When Paul did not die or at least swell up they declare Paul a god. This reminds us of the events in Lystra. (Acts 14:11-20) The people there call both Barnabas and Paul gods. Men tend to think in extremes. They went from murder to god in a short period of time.
But put yourself in their position. What do they know? They know if a snake bites a man the man dies. But Paul did not die. That violated the know facts. That must mean a snake did not bite a man. But they saw the snake hanging on his hand. They all saw it. It was not an illusion. They all saw it. So it was not a snake. Or it was not venomous. But there it is in the fire. They all saw it was a snake. They could tell what type of snake it was. This was a poisonous snake. They all saw it. But if a snake bits a man the man dies. That leaves only one possibility left. Paul was not a man. If he was not a man what was he? He must be a god.
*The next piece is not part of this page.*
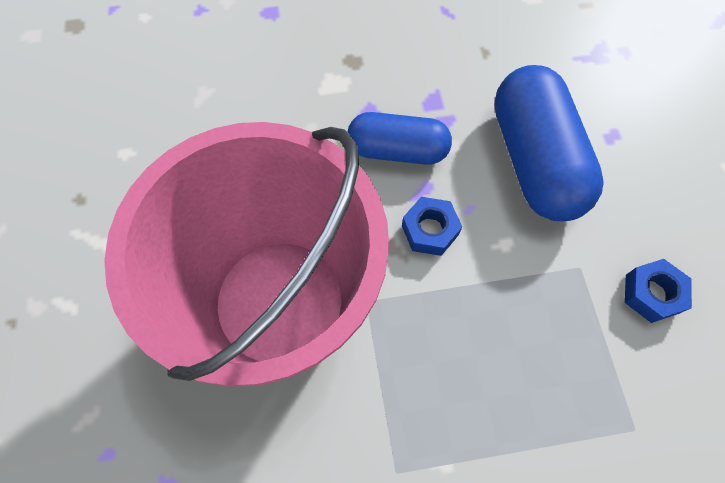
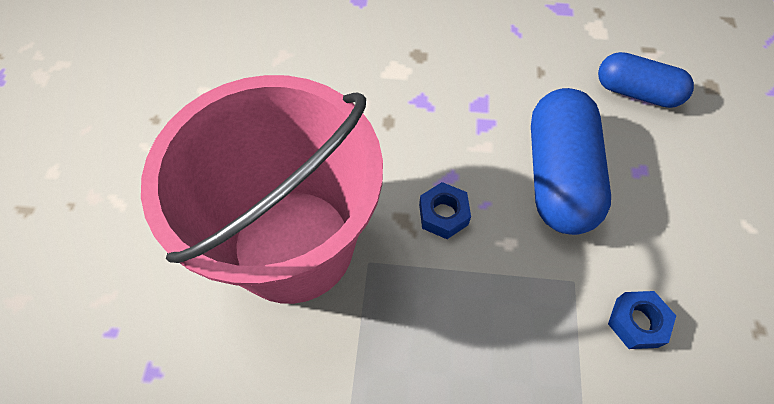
camera: 15 degrees right, 5 degrees down
blue capsule [348,112,452,165] -> blue capsule moved to [598,52,694,108]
Do you see the logic? It was all very reasonable. That is the same reasoning men use today. They will state as an undeniable fact, “there is no god.” But they look around and see design everywhere. Design requires a designer. Since there is no god i.e. there is no designer. So there cannot be design. But they see the design. So they conclude they only think they see a design. Because they “know” there is no god. They never question the original premise. it is the original premise that is wrong.
Luke does not tell us how Paul convinced them he was not a god. But it appears he did. Or at least they did not worship Paul.
The island’s chief official’s name was Publius. This is a Roman name and he may have been a Roman citizen. That would explain the hospitably he showed the centurion and the others. They all stayed with Publius for three days.
Publius’ father was sick. He had a fever and dysentery. The Greek words suggest repeated feverish attacks. It is thought the sickness was Malta fever. It is caused by the milk of Maltese goats. Paul went to him, prayed for him, and laid hands on him. As a result, Publius’ father recovered. News spread about Publius’ father’s recovery and so many others came and received healing.
When it came time to leave the islanders loaded the ship with everything they needed.